_Data entries:_
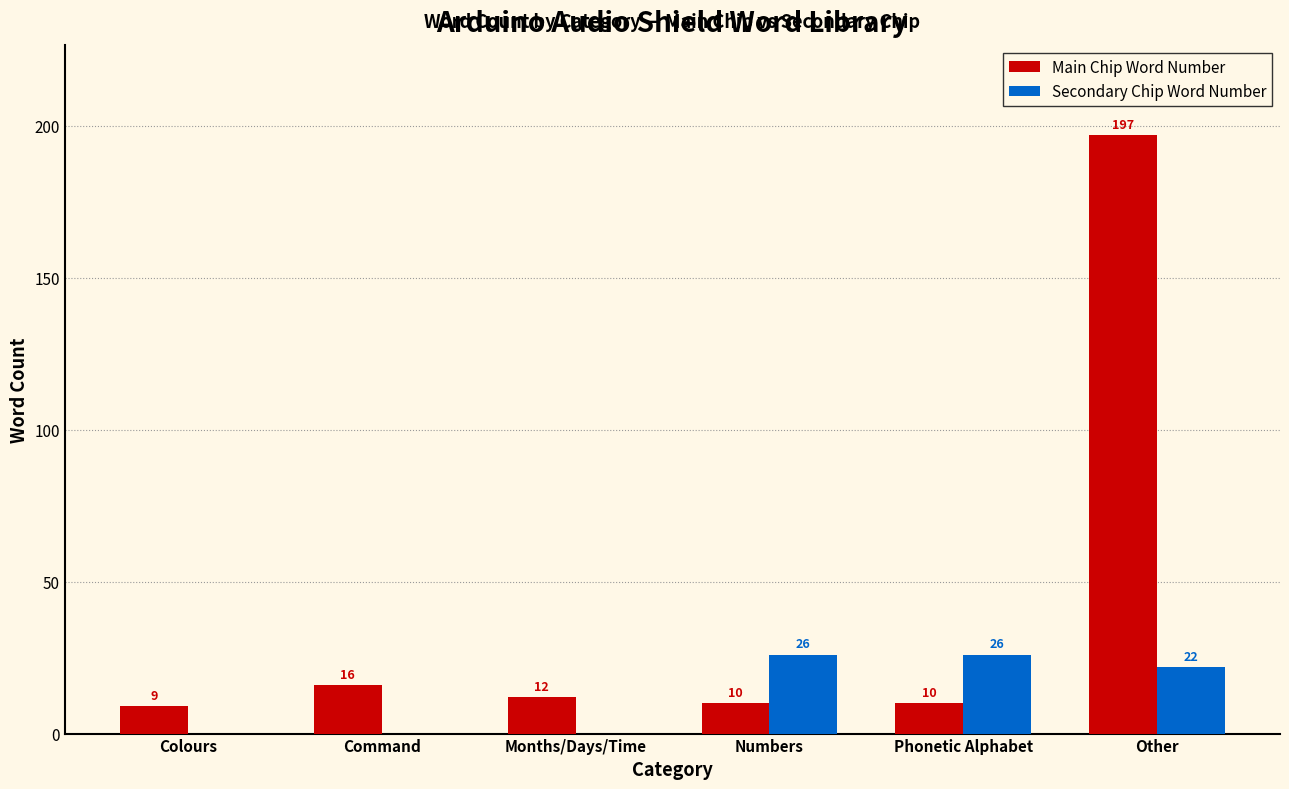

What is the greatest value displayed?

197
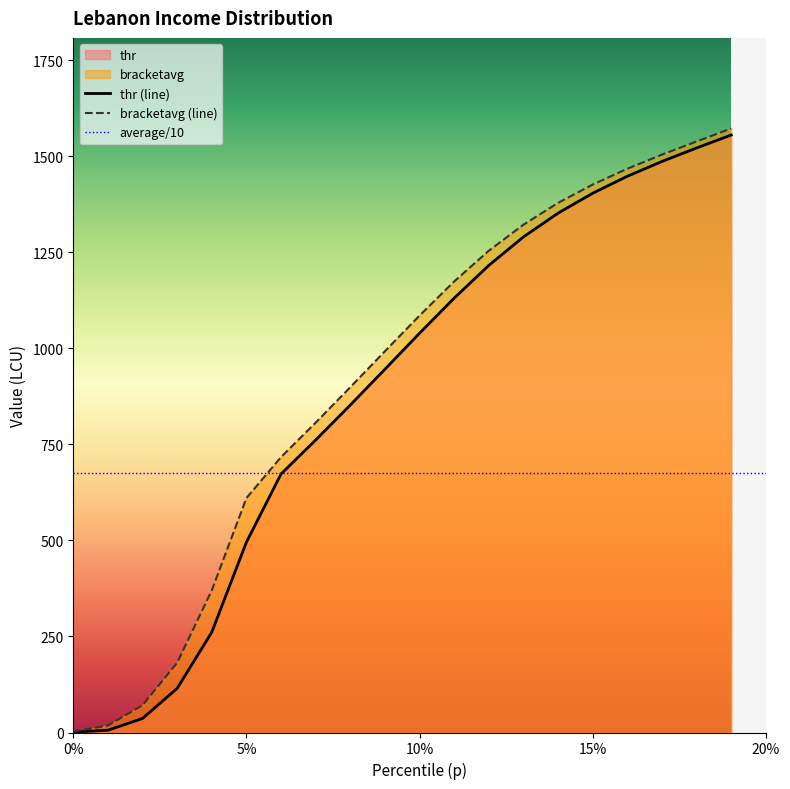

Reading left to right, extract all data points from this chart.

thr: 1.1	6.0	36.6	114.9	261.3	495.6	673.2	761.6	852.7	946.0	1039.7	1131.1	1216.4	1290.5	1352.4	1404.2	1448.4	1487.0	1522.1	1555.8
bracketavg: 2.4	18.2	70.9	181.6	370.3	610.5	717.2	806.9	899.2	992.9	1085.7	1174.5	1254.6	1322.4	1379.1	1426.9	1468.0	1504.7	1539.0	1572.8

_WORK INSTRUCTIONS:_
Transcribe every line of the data above word for word, omitting the pictures.

_SOLUTION TO THIS EXERCISE:_
What is the greatest value displayed?

197

Reading left to right, extract all data points from this chart.

thr: 1.1	6.0	36.6	114.9	261.3	495.6	673.2	761.6	852.7	946.0	1039.7	1131.1	1216.4	1290.5	1352.4	1404.2	1448.4	1487.0	1522.1	1555.8
bracketavg: 2.4	18.2	70.9	181.6	370.3	610.5	717.2	806.9	899.2	992.9	1085.7	1174.5	1254.6	1322.4	1379.1	1426.9	1468.0	1504.7	1539.0	1572.8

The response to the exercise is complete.